PROBLEM STATEMENT -
The data below should be restated word for word, with every picture omitted.

THE DATA -
○ ○ ○

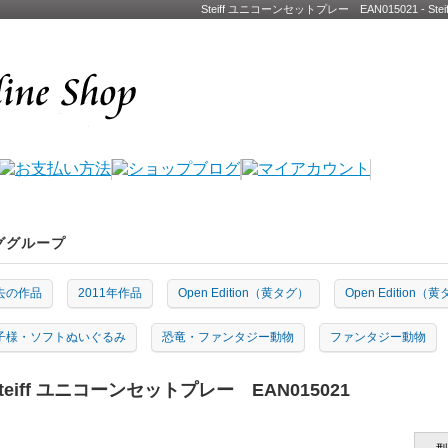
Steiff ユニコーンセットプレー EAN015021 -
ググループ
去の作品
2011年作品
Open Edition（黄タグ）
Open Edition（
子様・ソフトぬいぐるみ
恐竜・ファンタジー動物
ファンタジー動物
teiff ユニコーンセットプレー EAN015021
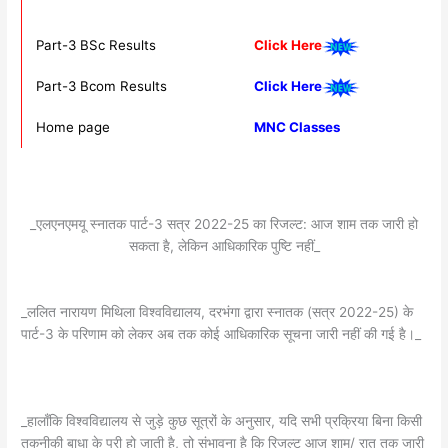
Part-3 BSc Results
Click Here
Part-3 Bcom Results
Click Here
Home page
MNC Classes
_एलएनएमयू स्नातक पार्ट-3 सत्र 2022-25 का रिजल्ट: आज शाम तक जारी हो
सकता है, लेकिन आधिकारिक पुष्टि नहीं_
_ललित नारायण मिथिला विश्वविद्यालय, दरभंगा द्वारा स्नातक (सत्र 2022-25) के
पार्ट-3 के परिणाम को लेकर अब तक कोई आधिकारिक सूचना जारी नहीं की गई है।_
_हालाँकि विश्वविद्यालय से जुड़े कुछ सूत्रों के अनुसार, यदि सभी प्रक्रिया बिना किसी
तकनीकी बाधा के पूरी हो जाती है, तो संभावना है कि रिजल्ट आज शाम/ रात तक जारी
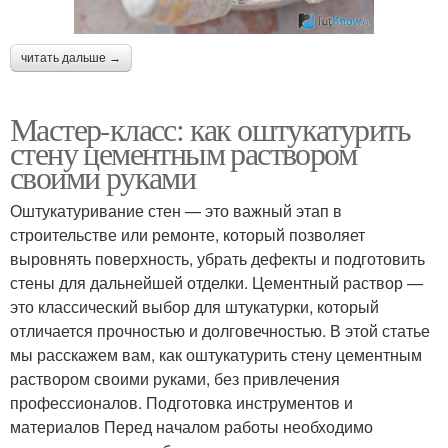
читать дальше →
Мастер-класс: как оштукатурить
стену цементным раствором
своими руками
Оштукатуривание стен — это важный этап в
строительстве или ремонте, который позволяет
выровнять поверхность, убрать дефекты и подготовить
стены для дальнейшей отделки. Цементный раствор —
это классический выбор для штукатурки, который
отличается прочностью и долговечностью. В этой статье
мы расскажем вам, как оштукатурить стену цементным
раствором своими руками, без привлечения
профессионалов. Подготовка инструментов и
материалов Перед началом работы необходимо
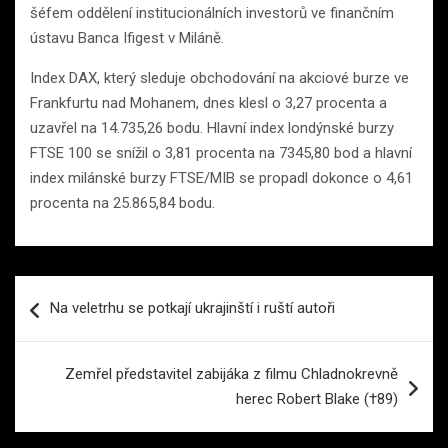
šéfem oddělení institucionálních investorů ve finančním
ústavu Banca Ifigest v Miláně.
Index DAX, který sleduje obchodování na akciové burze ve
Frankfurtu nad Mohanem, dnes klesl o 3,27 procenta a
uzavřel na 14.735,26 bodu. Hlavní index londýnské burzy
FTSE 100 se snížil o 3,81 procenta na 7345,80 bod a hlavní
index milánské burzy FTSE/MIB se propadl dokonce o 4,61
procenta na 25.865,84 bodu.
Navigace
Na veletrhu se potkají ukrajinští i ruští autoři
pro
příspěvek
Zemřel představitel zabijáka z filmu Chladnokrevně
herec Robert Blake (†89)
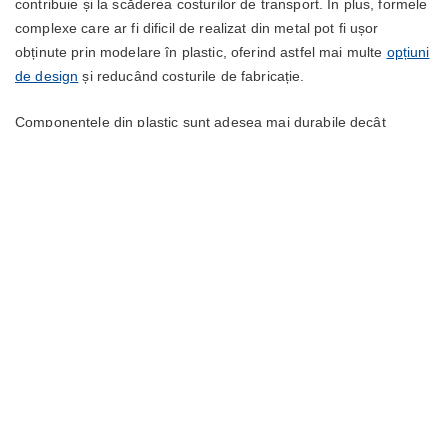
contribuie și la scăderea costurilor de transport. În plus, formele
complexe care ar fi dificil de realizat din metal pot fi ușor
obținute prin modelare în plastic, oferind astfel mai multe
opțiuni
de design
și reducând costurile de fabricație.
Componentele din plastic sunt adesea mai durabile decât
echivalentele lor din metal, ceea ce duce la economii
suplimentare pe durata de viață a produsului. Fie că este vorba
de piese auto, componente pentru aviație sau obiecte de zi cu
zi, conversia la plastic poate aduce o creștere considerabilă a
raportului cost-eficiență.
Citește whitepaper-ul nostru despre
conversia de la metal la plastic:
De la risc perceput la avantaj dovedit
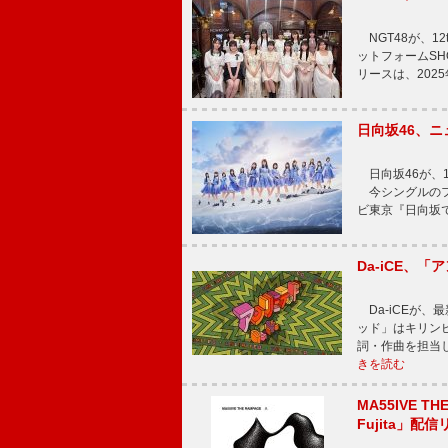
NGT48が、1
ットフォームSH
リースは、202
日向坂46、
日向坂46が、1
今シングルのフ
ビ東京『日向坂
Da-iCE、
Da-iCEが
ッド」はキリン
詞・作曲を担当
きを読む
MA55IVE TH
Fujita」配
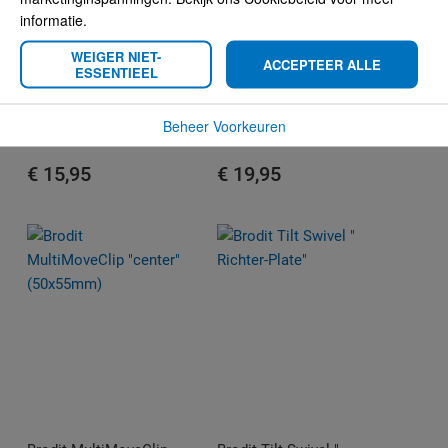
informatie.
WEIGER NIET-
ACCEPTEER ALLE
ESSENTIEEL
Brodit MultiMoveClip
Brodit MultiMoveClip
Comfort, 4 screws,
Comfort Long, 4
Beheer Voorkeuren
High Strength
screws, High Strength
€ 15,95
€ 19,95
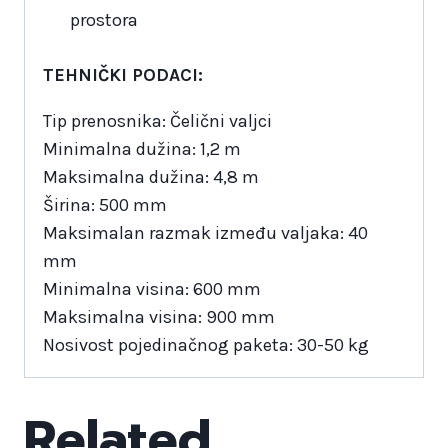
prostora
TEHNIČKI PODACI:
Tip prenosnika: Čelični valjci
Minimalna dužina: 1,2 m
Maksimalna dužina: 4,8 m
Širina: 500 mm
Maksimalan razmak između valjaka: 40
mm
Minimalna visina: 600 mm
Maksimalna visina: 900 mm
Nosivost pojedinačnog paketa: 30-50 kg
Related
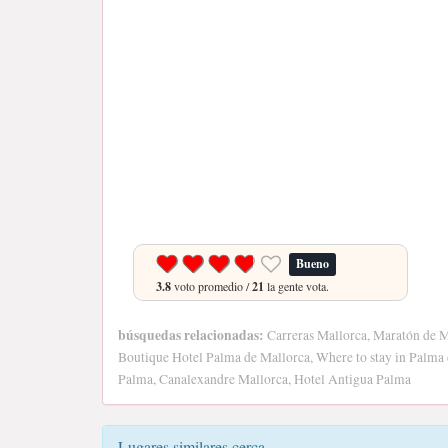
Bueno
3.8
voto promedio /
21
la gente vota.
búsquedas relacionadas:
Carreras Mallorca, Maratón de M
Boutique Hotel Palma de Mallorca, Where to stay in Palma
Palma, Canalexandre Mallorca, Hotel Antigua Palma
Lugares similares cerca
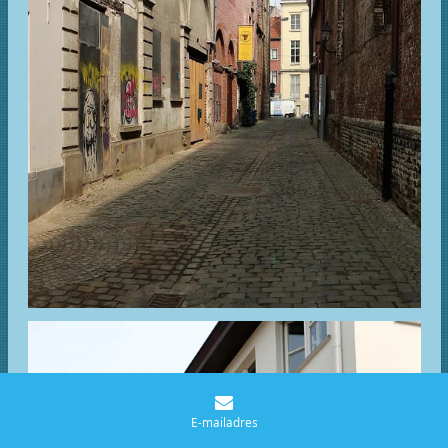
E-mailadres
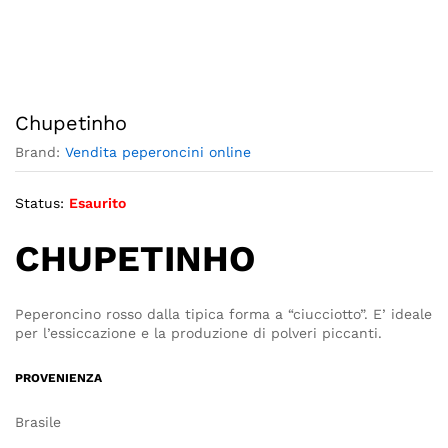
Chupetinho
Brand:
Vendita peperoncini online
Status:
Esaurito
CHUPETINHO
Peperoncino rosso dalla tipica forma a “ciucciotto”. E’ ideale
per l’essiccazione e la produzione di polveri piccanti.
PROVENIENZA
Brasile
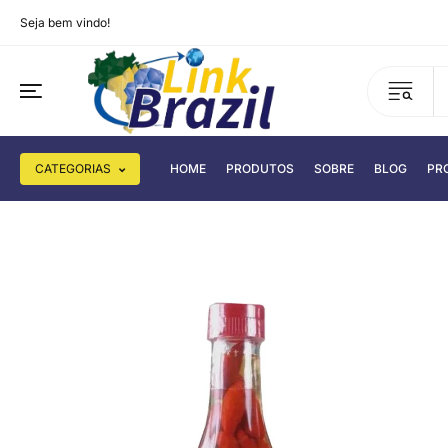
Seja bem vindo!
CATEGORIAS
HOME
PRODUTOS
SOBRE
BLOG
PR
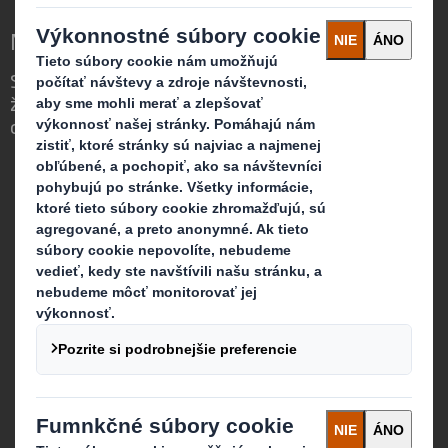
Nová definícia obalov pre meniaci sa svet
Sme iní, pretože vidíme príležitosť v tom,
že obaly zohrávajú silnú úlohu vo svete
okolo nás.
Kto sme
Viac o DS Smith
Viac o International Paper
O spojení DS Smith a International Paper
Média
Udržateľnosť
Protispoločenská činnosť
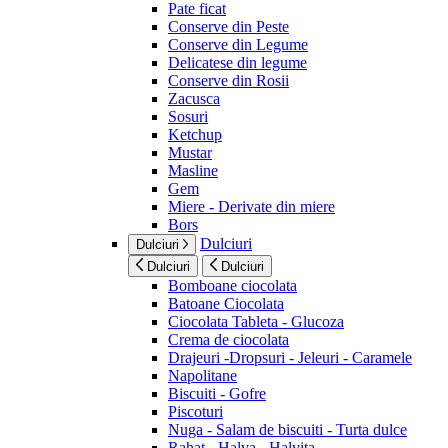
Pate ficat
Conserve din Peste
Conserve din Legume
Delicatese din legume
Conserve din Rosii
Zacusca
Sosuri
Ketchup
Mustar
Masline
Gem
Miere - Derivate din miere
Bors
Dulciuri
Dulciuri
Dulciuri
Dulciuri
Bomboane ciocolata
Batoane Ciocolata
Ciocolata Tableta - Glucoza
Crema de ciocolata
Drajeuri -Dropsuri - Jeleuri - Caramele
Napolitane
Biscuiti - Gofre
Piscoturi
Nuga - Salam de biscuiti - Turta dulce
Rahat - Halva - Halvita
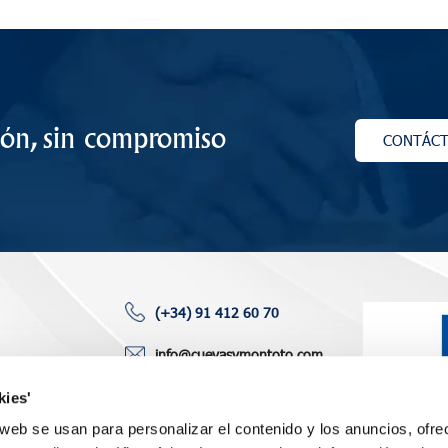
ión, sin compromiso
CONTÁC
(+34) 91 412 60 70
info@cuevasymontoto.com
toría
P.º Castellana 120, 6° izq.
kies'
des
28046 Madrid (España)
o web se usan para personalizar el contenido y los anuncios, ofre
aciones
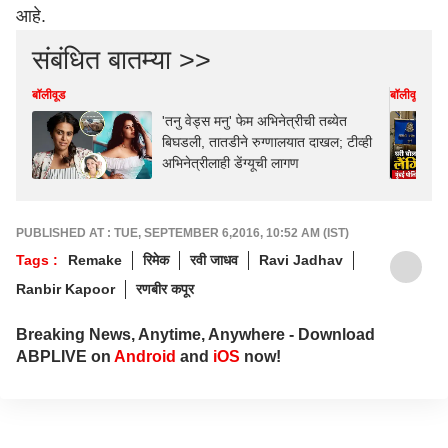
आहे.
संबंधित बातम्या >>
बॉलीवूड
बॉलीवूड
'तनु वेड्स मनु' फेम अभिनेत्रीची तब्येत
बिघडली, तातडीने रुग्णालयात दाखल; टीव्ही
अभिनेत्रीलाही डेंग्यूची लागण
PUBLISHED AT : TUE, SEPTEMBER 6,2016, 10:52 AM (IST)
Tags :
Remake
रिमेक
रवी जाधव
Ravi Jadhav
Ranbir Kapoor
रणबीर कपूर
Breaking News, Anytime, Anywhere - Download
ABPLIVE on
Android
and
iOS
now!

○ ○ ○

ANSWER FOR THIS EXERCISE -
Steiff ユニコーンセットプレー EAN015021 -
ググループ
去の作品
2011年作品
Open Edition（黄タグ）
Open Edition（
子様・ソフトぬいぐるみ
恐竜・ファンタジー動物
ファンタジー動物
teiff ユニコーンセットプレー EAN015021
Part-3 BSc Results
Click Here
Part-3 Bcom Results
Click Here
Home page
MNC Classes
_एलएनएमयू स्नातक पार्ट-3 सत्र 2022-25 का रिजल्ट: आज शाम तक जारी हो
सकता है, लेकिन आधिकारिक पुष्टि नहीं_
_ललित नारायण मिथिला विश्वविद्यालय, दरभंगा द्वारा स्नातक (सत्र 2022-25) के
पार्ट-3 के परिणाम को लेकर अब तक कोई आधिकारिक सूचना जारी नहीं की गई है।_
_हालाँकि विश्वविद्यालय से जुड़े कुछ सूत्रों के अनुसार, यदि सभी प्रक्रिया बिना किसी
तकनीकी बाधा के पूरी हो जाती है, तो संभावना है कि रिजल्ट आज शाम/ रात तक जारी
читать дальше →
Мастер-класс: как оштукатурить
стену цементным раствором
своими руками
Оштукатуривание стен — это важный этап в
строительстве или ремонте, который позволяет
выровнять поверхность, убрать дефекты и подготовить
стены для дальнейшей отделки. Цементный раствор —
это классический выбор для штукатурки, который
отличается прочностью и долговечностью. В этой статье
мы расскажем вам, как оштукатурить стену цементным
раствором своими руками, без привлечения
профессионалов. Подготовка инструментов и
материалов Перед началом работы необходимо
šéfem oddělení institucionálních investorů ve finančním
ústavu Banca Ifigest v Miláně.
Index DAX, který sleduje obchodování na akciové burze ve
Frankfurtu nad Mohanem, dnes klesl o 3,27 procenta a
uzavřel na 14.735,26 bodu. Hlavní index londýnské burzy
FTSE 100 se snížil o 3,81 procenta na 7345,80 bod a hlavní
index milánské burzy FTSE/MIB se propadl dokonce o 4,61
procenta na 25.865,84 bodu.
Navigace
Na veletrhu se potkají ukrajinští i ruští autoři
pro
příspěvek
Zemřel představitel zabijáka z filmu Chladnokrevně
herec Robert Blake (†89)
contribuie și la scăderea costurilor de transport. În plus, formele
complexe care ar fi dificil de realizat din metal pot fi ușor
obținute prin modelare în plastic, oferind astfel mai multe
opțiuni
de design
și reducând costurile de fabricație.
Componentele din plastic sunt adesea mai durabile decât
echivalentele lor din metal, ceea ce duce la economii
suplimentare pe durata de viață a produsului. Fie că este vorba
de piese auto, componente pentru aviație sau obiecte de zi cu
zi, conversia la plastic poate aduce o creștere considerabilă a
raportului cost-eficiență.
Citește whitepaper-ul nostru despre
conversia de la metal la plastic:
De la risc perceput la avantaj dovedit
NGT48が、1
ットフォームSH
リースは、202
日向坂46、
日向坂46が、1
今シングルのフ
ビ東京『日向坂
Da-iCE、
Da-iCEが
ッド」はキリン
詞・作曲を担当
きを読む
MA55IVE TH
Fujita」配
informatie.
WEIGER NIET-
ACCEPTEER ALLE
ESSENTIEEL
Brodit MultiMoveClip
Brodit MultiMoveClip
Comfort, 4 screws,
Comfort Long, 4
Beheer Voorkeuren
High Strength
screws, High Strength
€ 15,95
€ 19,95
prostora
TEHNIČKI PODACI:
Tip prenosnika: Čelični valjci
Minimalna dužina: 1,2 m
Maksimalna dužina: 4,8 m
Širina: 500 mm
Maksimalan razmak između valjaka: 40
mm
Minimalna visina: 600 mm
Maksimalna visina: 900 mm
Nosivost pojedinačnog paketa: 30-50 kg
Related
Bueno
3.8
voto promedio /
21
la gente vota.
búsquedas relacionadas:
Carreras Mallorca, Maratón de M
Boutique Hotel Palma de Mallorca, Where to stay in Palma
Palma, Canalexandre Mallorca, Hotel Antigua Palma
Lugares similares cerca
E-mailadres
Chupetinho
Brand:
Vendita peperoncini online
Status:
Esaurito
CHUPETINHO
Peperoncino rosso dalla tipica forma a “ciucciotto”. E’ ideale
per l’essiccazione e la produzione di polveri piccanti.
PROVENIENZA
Brasile
Seja bem vindo!
CATEGORIAS
HOME
PRODUTOS
SOBRE
BLOG
PR
Nová definícia obalov pre meniaci sa svet
Sme iní, pretože vidíme príležitosť v tom,
že obaly zohrávajú silnú úlohu vo svete
okolo nás.
Kto sme
Viac o DS Smith
Viac o International Paper
O spojení DS Smith a International Paper
Média
Udržateľnosť
Protispoločenská činnosť
Pate ficat
Conserve din Peste
Conserve din Legume
Delicatese din legume
Conserve din Rosii
Zacusca
Sosuri
Ketchup
Mustar
Masline
Gem
Miere - Derivate din miere
Bors
Dulciuri
Dulciuri
Dulciuri
Dulciuri
Bomboane ciocolata
Batoane Ciocolata
Ciocolata Tableta - Glucoza
Crema de ciocolata
Drajeuri -Dropsuri - Jeleuri - Caramele
Napolitane
Biscuiti - Gofre
Piscoturi
Nuga - Salam de biscuiti - Turta dulce
Rahat - Halva - Halvita
ión, sin compromiso
CONTÁC
(+34) 91 412 60 70
info@cuevasymontoto.com
toría
P.º Castellana 120, 6° izq.
kies'
des
28046 Madrid (España)
o web se usan para personalizar el contenido y los anuncios, ofre
aciones
आहे.
संबंधित बातम्या >>
बॉलीवूड
बॉलीवूड
'तनु वेड्स मनु' फेम अभिनेत्रीची तब्येत
बिघडली, तातडीने रुग्णालयात दाखल; टीव्ही
अभिनेत्रीलाही डेंग्यूची लागण
PUBLISHED AT : TUE, SEPTEMBER 6,2016, 10:52 AM (IST)
Tags :
Remake
रिमेक
रवी जाधव
Ravi Jadhav
Ranbir Kapoor
रणबीर कपूर
Breaking News, Anytime, Anywhere - Download
ABPLIVE on
Android
and
iOS
now!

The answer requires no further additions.